Edge Centralities

Edge Degree

    library(networkdata)
    library(igraph)
    library(stringr) #using stringr to change names from all caps to title case
    g <- movie_559
    V(g)$name <- str_to_title(V(g)$name)
    V(g)$name[which(V(g)$name == "Esmarelda")] <- "Esmeralda" #fixing misspelled name
    E(g)$weight <- 1 #setting edge weights to 1.0

Edge Closeness

Bröhl and Lehnertz (2022) define the closeness of an edge as a function of the closeness of the two nodes incident to it. An edge \(e_{jk}\) linking vertex \(v_j\) to \(v_k\) has high closeness whenever vertices \(v_j\) and \(v_k\) also have high closeness. m

More specifically, the closeness centrality of an edge is proportional to the ratio of the product of the closeness of the two nodes incident to it divided by their sum:

\[ C(e_{jk}) = (E - 1)\frac{C(v_j) \times C(v_k)}{C(v_j)+C(v_k)} \tag{1}\]

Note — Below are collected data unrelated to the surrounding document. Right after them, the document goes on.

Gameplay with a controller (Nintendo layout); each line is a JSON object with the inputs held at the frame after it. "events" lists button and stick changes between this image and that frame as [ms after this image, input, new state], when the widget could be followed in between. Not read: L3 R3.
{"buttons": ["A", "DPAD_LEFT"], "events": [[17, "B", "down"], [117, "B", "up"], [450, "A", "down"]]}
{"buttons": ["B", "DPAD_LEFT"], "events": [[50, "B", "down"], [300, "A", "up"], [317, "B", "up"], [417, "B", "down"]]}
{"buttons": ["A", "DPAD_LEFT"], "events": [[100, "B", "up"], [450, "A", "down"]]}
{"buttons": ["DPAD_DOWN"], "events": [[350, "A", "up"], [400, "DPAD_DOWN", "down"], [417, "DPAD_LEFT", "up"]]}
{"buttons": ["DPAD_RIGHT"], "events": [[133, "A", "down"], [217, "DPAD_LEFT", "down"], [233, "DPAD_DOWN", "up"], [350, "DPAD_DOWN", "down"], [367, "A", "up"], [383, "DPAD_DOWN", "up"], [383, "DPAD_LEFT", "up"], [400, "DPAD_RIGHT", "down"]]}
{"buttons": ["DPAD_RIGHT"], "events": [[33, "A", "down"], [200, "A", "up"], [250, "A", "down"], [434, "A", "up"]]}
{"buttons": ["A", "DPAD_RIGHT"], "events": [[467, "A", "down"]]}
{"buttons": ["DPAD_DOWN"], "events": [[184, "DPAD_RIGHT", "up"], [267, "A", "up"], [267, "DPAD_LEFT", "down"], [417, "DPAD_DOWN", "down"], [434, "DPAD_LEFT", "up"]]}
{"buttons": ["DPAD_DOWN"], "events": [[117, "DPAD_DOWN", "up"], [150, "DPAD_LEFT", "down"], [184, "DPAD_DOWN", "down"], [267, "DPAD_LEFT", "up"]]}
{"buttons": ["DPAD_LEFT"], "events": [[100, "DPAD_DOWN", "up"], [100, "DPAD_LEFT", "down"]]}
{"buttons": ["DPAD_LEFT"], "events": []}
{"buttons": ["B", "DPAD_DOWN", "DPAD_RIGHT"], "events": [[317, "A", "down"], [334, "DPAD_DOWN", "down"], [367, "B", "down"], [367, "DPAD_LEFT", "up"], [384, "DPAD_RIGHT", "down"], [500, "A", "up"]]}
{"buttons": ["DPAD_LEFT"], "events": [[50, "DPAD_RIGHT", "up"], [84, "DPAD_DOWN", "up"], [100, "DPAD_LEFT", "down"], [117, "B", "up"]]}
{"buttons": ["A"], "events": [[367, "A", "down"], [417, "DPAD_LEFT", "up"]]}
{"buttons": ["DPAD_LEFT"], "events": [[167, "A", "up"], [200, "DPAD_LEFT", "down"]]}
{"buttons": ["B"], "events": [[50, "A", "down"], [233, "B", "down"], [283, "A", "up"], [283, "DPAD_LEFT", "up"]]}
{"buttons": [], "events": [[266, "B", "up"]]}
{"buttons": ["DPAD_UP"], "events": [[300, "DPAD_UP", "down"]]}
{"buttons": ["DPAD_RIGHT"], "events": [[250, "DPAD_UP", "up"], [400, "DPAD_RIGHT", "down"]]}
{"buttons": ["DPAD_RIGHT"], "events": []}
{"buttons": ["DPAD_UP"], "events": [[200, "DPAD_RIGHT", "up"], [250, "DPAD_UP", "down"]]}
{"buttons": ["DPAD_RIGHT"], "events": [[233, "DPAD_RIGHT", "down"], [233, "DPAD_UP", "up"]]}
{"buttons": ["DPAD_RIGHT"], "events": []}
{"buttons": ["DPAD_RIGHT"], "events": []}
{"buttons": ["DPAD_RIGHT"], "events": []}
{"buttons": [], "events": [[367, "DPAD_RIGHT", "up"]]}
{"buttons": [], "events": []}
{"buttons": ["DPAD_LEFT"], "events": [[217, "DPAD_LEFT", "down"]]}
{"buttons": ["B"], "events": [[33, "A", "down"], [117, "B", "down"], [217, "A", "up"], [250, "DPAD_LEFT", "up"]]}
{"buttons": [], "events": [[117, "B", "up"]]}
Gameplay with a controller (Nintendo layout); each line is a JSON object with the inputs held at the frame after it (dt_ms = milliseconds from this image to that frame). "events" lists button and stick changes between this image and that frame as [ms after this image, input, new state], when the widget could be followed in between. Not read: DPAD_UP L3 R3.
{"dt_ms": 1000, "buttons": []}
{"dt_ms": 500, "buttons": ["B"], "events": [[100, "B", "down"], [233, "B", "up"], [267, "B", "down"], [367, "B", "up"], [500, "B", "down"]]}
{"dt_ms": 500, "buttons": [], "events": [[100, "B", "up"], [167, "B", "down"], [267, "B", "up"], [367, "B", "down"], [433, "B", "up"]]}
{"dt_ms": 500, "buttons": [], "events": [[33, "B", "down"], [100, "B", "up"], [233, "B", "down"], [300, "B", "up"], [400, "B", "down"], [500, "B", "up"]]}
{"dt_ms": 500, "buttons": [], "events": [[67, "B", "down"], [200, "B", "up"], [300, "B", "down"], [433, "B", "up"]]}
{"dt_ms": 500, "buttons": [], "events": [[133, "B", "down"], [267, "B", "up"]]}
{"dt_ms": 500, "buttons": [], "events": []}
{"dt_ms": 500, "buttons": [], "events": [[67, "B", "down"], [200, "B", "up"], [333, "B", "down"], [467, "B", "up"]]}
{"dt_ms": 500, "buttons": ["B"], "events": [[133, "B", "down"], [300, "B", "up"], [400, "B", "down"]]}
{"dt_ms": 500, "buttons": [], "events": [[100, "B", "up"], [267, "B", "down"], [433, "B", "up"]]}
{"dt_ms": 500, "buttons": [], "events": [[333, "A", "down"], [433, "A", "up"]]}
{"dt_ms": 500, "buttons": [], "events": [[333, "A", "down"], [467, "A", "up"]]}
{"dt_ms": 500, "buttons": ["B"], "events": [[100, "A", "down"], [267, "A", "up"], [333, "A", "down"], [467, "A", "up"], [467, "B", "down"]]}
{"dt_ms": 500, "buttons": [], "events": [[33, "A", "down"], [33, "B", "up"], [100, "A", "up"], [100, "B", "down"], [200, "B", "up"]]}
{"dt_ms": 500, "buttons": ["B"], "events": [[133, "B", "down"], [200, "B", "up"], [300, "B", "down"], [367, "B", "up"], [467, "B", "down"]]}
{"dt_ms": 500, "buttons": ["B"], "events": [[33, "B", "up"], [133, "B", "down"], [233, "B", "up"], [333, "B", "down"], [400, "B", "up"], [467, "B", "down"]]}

Note that the equation normalizes the ratio of the product to the sum of the vertex closeness centralities by the number of edges minus one.

To compute edge closeness in a real network, we can use the same approach to data wrangling we used to compute the degree correlation. The goal is to create an edge list data frame containing five columns. The ids of the two nodes in the edge, the closeness centralities of the two nodes in the edge, and the closeness centrality of the edge calculated according to the above equation.

In the Pulp Fiction network this looks like:

   library(dplyr)
   g.el <- as_edgelist(g) #transforming graph to edgelist
   c <- round(closeness(g), 3)  #closeness centrality vector
   c.dat <- data.frame(name1 = names(c), name2 = names(c), c)
   el.temp <- data.frame(name2 = g.el[, 2]) %>% 
      left_join(c.dat, by = "name2") %>% 
      dplyr::select(c("name2", "c")) %>% 
      rename(c2 = c) 
   c.el <- data.frame(name1 = g.el[, 1]) %>% 
      left_join(c.dat, by = "name1") %>% 
      dplyr::select(c("name1", "c")) %>% 
      rename(c1 = c) %>% 
      cbind(el.temp) %>% 
      mutate(e.clos = round((ecount(g)-1)*(c1*c2)/(c+c2), 3))
head(c.el)

  name1    c1     name2    c2 e.clos
1 Brett 0.014 Marsellus 0.014  0.707
2 Brett 0.014    Marvin 0.014  0.792
3 Brett 0.014     Roger 0.014  0.639
4 Brett 0.014   Vincent 0.019  0.840
5 Buddy 0.011       Mia 0.014  0.622
6 Buddy 0.011   Vincent 0.019  0.660

To create a table of the top five closeness centrality edges, we just order the data frame by the last column and table it:

   library(kableExtra)
   c.el <- c.el[order(c.el$e.clos, decreasing = TRUE), ] %>% 
      dplyr::select(c("name1", "name2", "e.clos"))

   kbl(c.el[1:5, ], format = "pipe", align = c("l", "l", "c"),
       col.names = c("i", "j", "Edge Clos."), row.names = FALSE,
       caption = "Edges Sorted by Closeness in the Pulp Fiction Network") %>% 
   kable_styling(bootstrap_options = c("hover", "condensed", "responsive"))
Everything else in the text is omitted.